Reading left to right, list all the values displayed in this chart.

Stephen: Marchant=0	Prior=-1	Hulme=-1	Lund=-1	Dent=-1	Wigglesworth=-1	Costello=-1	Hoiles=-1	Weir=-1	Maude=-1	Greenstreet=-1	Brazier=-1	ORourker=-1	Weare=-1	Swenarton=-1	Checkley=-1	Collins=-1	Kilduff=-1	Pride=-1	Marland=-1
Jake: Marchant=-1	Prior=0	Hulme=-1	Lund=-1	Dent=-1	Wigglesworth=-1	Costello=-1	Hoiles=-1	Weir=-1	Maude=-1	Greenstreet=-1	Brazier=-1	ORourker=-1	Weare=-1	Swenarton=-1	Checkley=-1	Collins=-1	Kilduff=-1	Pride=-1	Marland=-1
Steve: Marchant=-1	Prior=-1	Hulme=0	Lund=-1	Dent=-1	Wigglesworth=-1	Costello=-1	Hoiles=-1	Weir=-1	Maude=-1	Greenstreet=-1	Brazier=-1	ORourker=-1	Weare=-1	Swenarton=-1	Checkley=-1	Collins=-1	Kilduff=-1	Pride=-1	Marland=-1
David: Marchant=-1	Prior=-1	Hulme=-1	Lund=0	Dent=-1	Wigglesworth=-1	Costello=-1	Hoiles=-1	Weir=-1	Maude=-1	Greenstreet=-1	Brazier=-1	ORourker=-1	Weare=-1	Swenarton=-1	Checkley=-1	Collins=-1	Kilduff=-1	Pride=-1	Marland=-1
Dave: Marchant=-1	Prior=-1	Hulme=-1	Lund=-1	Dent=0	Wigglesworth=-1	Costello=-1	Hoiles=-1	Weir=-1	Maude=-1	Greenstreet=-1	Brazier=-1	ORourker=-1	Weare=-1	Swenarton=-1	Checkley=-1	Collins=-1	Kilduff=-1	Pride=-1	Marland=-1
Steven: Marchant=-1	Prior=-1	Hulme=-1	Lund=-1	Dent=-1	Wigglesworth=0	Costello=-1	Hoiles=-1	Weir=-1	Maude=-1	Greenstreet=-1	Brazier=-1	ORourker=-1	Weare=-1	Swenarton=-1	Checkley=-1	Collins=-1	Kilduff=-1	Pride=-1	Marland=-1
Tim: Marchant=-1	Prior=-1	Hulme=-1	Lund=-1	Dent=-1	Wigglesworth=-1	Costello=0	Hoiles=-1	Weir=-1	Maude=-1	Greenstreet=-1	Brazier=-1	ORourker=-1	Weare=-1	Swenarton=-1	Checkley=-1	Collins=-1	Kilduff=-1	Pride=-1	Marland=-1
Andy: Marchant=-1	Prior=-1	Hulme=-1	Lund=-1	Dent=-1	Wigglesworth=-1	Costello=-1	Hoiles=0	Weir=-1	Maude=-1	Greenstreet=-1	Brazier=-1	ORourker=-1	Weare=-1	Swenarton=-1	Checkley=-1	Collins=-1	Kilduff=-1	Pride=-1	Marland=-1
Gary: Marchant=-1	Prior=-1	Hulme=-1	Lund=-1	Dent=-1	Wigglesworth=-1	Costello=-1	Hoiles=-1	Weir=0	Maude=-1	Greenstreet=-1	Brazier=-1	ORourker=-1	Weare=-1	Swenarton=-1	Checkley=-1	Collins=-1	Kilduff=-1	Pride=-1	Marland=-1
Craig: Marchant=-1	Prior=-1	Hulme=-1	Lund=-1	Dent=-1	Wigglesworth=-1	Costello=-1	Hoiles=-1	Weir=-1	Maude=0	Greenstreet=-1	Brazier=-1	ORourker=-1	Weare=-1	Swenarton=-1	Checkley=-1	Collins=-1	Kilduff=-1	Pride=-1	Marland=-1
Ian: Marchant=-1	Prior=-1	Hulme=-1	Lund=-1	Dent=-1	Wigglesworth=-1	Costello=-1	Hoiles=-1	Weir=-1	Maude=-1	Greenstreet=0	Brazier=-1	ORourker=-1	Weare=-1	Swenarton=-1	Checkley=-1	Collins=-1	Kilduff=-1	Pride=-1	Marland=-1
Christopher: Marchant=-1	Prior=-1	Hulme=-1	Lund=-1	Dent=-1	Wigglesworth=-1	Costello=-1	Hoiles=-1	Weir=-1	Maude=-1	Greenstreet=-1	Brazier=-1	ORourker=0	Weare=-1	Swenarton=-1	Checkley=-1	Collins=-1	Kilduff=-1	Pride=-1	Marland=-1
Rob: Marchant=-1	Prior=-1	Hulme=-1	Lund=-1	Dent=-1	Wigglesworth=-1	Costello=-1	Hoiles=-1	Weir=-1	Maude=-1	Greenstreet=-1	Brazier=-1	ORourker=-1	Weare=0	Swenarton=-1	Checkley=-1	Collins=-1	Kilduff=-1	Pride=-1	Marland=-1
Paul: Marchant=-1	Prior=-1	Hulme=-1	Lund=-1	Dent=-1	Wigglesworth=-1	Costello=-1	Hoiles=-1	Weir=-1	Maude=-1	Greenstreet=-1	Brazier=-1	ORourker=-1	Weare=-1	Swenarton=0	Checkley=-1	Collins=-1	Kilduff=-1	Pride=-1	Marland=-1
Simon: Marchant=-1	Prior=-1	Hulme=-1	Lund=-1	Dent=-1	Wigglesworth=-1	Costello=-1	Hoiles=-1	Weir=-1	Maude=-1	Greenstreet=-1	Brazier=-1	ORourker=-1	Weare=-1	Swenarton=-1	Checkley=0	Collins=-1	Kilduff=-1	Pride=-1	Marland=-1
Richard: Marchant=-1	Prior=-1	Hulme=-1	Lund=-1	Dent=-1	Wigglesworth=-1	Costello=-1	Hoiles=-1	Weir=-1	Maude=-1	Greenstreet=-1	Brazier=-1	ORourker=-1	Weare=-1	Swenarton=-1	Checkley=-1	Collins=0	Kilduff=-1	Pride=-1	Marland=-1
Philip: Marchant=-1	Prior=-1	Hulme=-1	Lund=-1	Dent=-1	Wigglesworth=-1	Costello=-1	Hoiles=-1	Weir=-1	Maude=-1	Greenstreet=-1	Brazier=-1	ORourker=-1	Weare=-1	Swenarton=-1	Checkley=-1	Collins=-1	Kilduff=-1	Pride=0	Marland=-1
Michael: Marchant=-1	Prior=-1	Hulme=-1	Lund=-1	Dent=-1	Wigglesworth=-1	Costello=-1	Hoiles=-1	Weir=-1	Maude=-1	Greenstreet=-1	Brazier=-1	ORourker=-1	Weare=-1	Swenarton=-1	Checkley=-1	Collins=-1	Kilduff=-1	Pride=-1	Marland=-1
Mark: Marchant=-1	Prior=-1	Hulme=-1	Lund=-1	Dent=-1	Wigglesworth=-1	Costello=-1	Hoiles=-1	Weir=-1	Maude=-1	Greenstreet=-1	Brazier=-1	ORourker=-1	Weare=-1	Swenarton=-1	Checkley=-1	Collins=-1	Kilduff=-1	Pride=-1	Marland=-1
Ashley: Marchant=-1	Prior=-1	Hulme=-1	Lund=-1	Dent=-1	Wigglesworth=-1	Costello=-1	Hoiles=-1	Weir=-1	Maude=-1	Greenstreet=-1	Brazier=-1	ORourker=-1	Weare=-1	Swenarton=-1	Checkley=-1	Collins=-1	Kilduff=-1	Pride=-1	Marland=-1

——

_YOUR INSTRUCTIONS_
Display each line of the entries above that contains the string "Paul", treating uppercase and lowercase letters as distinct.

_SOLUTION FOR THIS EXERCISE_
Paul: Marchant=-1	Prior=-1	Hulme=-1	Lund=-1	Dent=-1	Wigglesworth=-1	Costello=-1	Hoiles=-1	Weir=-1	Maude=-1	Greenstreet=-1	Brazier=-1	ORourker=-1	Weare=-1	Swenarton=0	Checkley=-1	Collins=-1	Kilduff=-1	Pride=-1	Marland=-1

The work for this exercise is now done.